Copy out all of the rows below word for word, omitting the pictures.
Start of PROVIDED ENTRIES
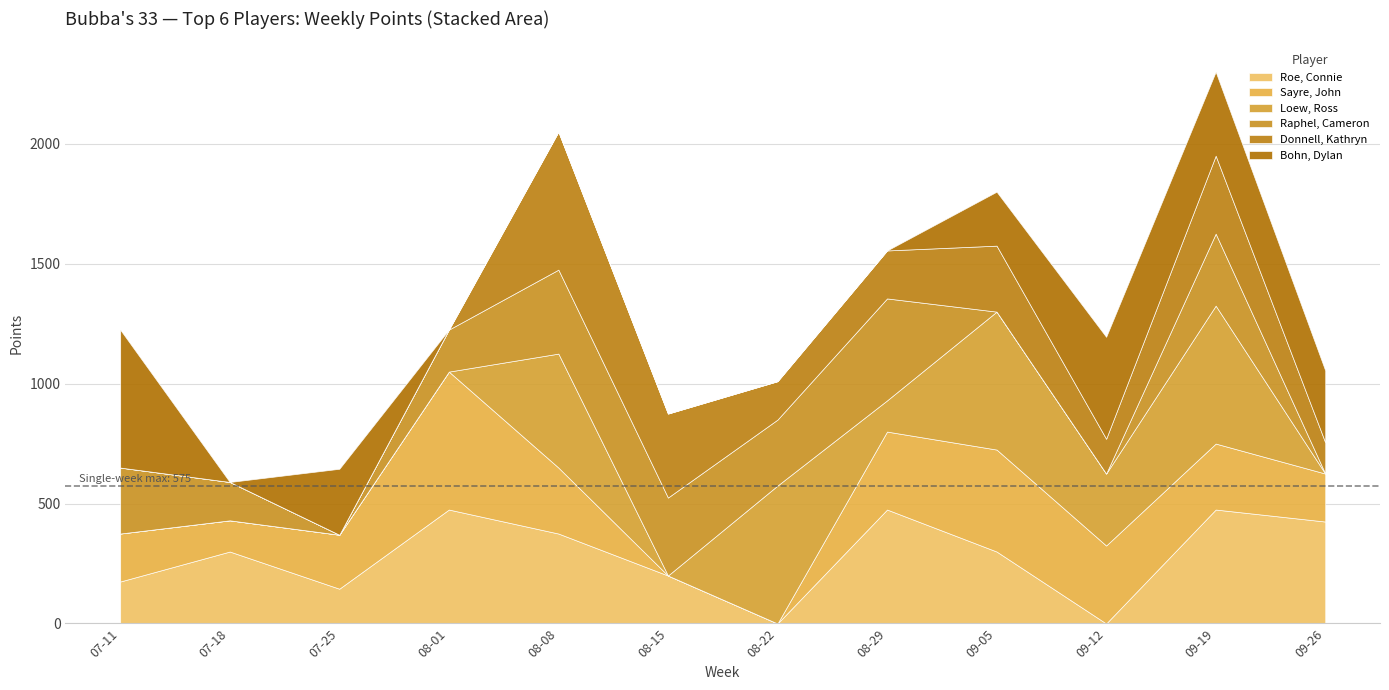

Reading right to left, transcribe all the data shown in this chart.

Roe, Connie: 2023-09-26=425	2023-09-19=475	2023-09-12=0	2023-09-05=300	2023-08-29=475	2023-08-22=0	2023-08-15=200	2023-08-08=375	2023-08-01=475	2023-07-25=145	2023-07-18=300	2023-07-11=175
Sayre, John: 2023-09-26=200	2023-09-19=275	2023-09-12=325	2023-09-05=425	2023-08-29=325	2023-08-22=0	2023-08-15=0	2023-08-08=275	2023-08-01=575	2023-07-25=225	2023-07-18=130	2023-07-11=200
Loew, Ross: 2023-09-26=0	2023-09-19=575	2023-09-12=300	2023-09-05=575	2023-08-29=130	2023-08-22=575	2023-08-15=0	2023-08-08=475	2023-08-01=0	2023-07-25=0	2023-07-18=0	2023-07-11=0
Raphel, Cameron: 2023-09-26=0	2023-09-19=300	2023-09-12=0	2023-09-05=0	2023-08-29=425	2023-08-22=275	2023-08-15=325	2023-08-08=350	2023-08-01=175	2023-07-25=0	2023-07-18=160	2023-07-11=275
Donnell, Kathryn: 2023-09-26=130	2023-09-19=325	2023-09-12=145	2023-09-05=275	2023-08-29=200	2023-08-22=160	2023-08-15=350	2023-08-08=575	2023-08-01=0	2023-07-25=0	2023-07-18=0	2023-07-11=0
Bohn, Dylan: 2023-09-26=300	2023-09-19=350	2023-09-12=425	2023-09-05=225	2023-08-29=0	2023-08-22=0	2023-08-15=0	2023-08-08=0	2023-08-01=0	2023-07-25=275	2023-07-18=0	2023-07-11=575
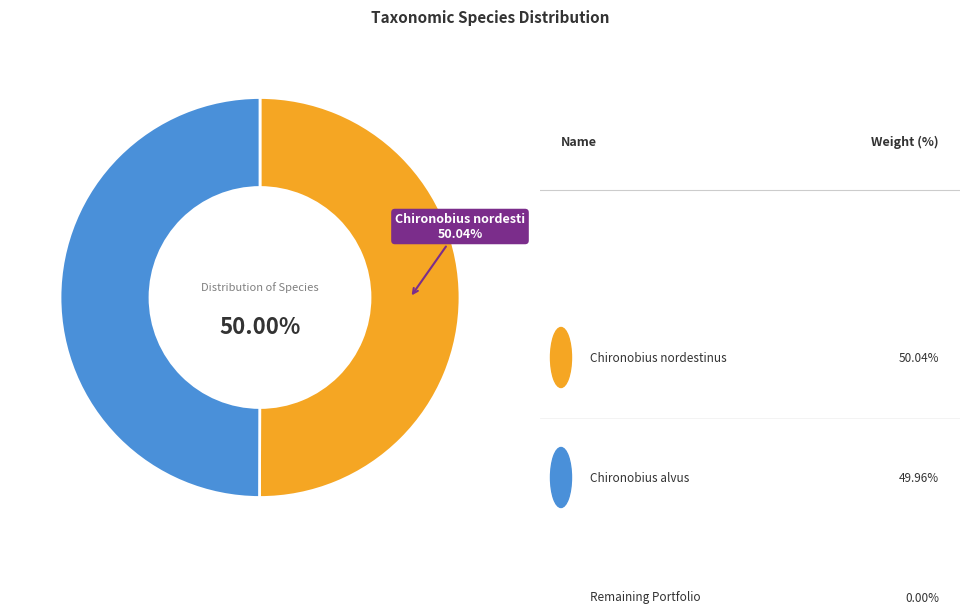

Is there a majority slice in this chart?

Yes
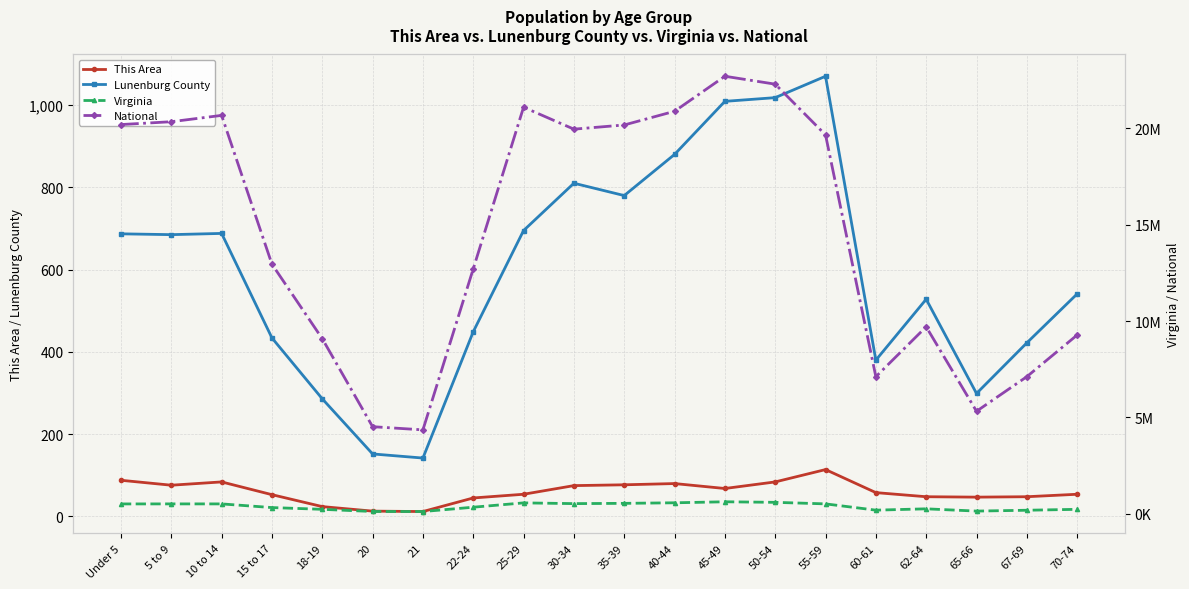

At 70-74, list the series in order from largest to smallest.

National, Virginia, Lunenburg County, This Area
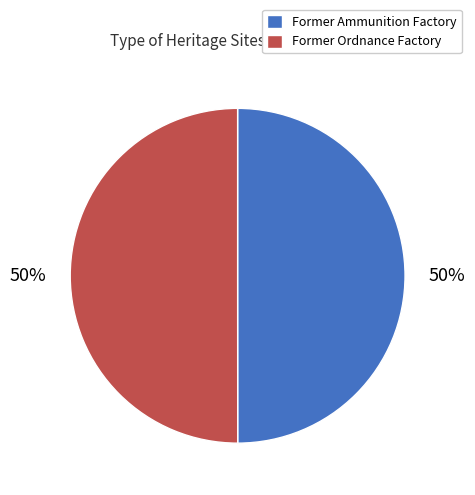

Is the sum of Former Ordnance Factory and Former Ammunition Factory greater than half?

Yes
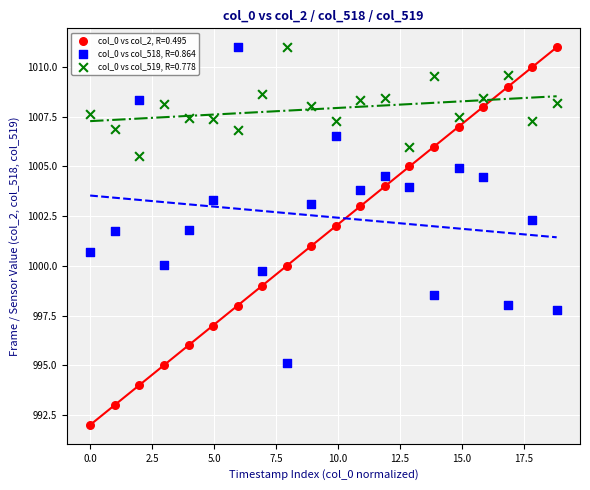

Which series contains the lowest Y value?

col_0 vs col_2, R=0.495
End of PROVIDED ENTRIES
◆ **RESULT BELOW**
Reading right to left, transcribe all the data shown in this chart.

Roe, Connie: 2023-09-26=425	2023-09-19=475	2023-09-12=0	2023-09-05=300	2023-08-29=475	2023-08-22=0	2023-08-15=200	2023-08-08=375	2023-08-01=475	2023-07-25=145	2023-07-18=300	2023-07-11=175
Sayre, John: 2023-09-26=200	2023-09-19=275	2023-09-12=325	2023-09-05=425	2023-08-29=325	2023-08-22=0	2023-08-15=0	2023-08-08=275	2023-08-01=575	2023-07-25=225	2023-07-18=130	2023-07-11=200
Loew, Ross: 2023-09-26=0	2023-09-19=575	2023-09-12=300	2023-09-05=575	2023-08-29=130	2023-08-22=575	2023-08-15=0	2023-08-08=475	2023-08-01=0	2023-07-25=0	2023-07-18=0	2023-07-11=0
Raphel, Cameron: 2023-09-26=0	2023-09-19=300	2023-09-12=0	2023-09-05=0	2023-08-29=425	2023-08-22=275	2023-08-15=325	2023-08-08=350	2023-08-01=175	2023-07-25=0	2023-07-18=160	2023-07-11=275
Donnell, Kathryn: 2023-09-26=130	2023-09-19=325	2023-09-12=145	2023-09-05=275	2023-08-29=200	2023-08-22=160	2023-08-15=350	2023-08-08=575	2023-08-01=0	2023-07-25=0	2023-07-18=0	2023-07-11=0
Bohn, Dylan: 2023-09-26=300	2023-09-19=350	2023-09-12=425	2023-09-05=225	2023-08-29=0	2023-08-22=0	2023-08-15=0	2023-08-08=0	2023-08-01=0	2023-07-25=275	2023-07-18=0	2023-07-11=575

Is there a majority slice in this chart?

Yes

At 70-74, list the series in order from largest to smallest.

National, Virginia, Lunenburg County, This Area

Is the sum of Former Ordnance Factory and Former Ammunition Factory greater than half?

Yes

Which series contains the lowest Y value?

col_0 vs col_2, R=0.495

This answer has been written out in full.